Michael Fassbender is showing signs of limitless talent, but he banks his fires here, letting anger and bitterness flicker just beneath Rochester's surface. He's also of medium size, nicely made but unlikely to tower over anyone. So instead of a satanically tormented hero, we see a flawed, unhappy man trapped by a life-blighting circum­stance.
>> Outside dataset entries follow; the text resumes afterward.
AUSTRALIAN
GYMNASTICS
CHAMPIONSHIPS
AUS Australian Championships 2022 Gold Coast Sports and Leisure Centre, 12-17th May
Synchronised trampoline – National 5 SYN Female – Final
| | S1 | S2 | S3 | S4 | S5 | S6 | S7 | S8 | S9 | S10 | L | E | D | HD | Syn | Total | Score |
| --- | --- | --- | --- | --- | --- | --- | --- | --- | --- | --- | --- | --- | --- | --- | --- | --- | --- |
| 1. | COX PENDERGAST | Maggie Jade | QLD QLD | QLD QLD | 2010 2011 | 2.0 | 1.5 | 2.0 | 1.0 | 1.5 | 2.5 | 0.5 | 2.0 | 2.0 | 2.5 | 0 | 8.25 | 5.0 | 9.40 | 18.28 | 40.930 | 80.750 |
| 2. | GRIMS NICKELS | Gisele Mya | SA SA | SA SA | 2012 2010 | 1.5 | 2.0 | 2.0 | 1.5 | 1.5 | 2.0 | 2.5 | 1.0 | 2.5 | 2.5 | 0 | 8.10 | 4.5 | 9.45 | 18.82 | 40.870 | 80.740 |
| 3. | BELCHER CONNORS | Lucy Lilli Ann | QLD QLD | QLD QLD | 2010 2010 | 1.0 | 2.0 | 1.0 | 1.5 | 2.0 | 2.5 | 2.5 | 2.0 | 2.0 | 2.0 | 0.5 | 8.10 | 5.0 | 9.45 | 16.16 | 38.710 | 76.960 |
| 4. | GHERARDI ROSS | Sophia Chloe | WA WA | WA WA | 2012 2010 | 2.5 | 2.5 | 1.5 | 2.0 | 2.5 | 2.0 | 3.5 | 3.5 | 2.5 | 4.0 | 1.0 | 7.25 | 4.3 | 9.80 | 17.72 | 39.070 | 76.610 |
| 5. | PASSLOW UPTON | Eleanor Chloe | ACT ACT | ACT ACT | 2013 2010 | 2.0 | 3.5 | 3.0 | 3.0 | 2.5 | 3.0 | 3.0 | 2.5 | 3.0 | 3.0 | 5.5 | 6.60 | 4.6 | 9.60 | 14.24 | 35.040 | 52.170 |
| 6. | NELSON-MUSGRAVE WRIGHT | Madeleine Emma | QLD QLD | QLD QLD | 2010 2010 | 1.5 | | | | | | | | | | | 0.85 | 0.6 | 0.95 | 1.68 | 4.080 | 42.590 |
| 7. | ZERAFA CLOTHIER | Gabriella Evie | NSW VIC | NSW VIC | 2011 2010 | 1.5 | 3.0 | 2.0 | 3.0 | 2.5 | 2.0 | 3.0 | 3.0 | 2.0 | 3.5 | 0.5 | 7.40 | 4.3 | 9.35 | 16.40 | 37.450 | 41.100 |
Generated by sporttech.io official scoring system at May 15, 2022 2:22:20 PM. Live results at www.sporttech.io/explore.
That's what Bronte saw too. It being the Victorian era, she had to sign her novel with a man's name, Currer Bell, but she was a bold spirit nonetheless, and for all her demure exterior, so is Wasikowska's Jane. Wasikowska, now 21, drew notice for her work in Alice in Wonderland and The Kids Are All Right. But this is a breakthrough. She owns this partit's her Jane, and Bronte's as well. For ­starters, she's ­reserved rather than meek, and she speaks her mind as needed. She also solves the problem of the heroine's famous lack of beauty, which defies Victorian and movie conventions alike. With Wasikowska seemingly devoid of makeup, cinematographer Adriano Goldman's camera finds the plain yet luminous features that make her the beacon of light and moral courage that Rochester craves. Better yet, she ­perfectly dispenses the soft-spoken but mischievous wit that makes Jane someone we want to know as much as he does. Calling himself "a stickler for raw authenticity," Fukunaga has said he spent a lot of time rereading the book, trying to feel what Bronte felt as she wrote it. Like the original, his Jane Eyre is a love story, as fiercely intelligent as it is passionate. He uncovers what the bodice rippers miss: that these lovers are equals and, as such, equally deeply felt aspects of their creator.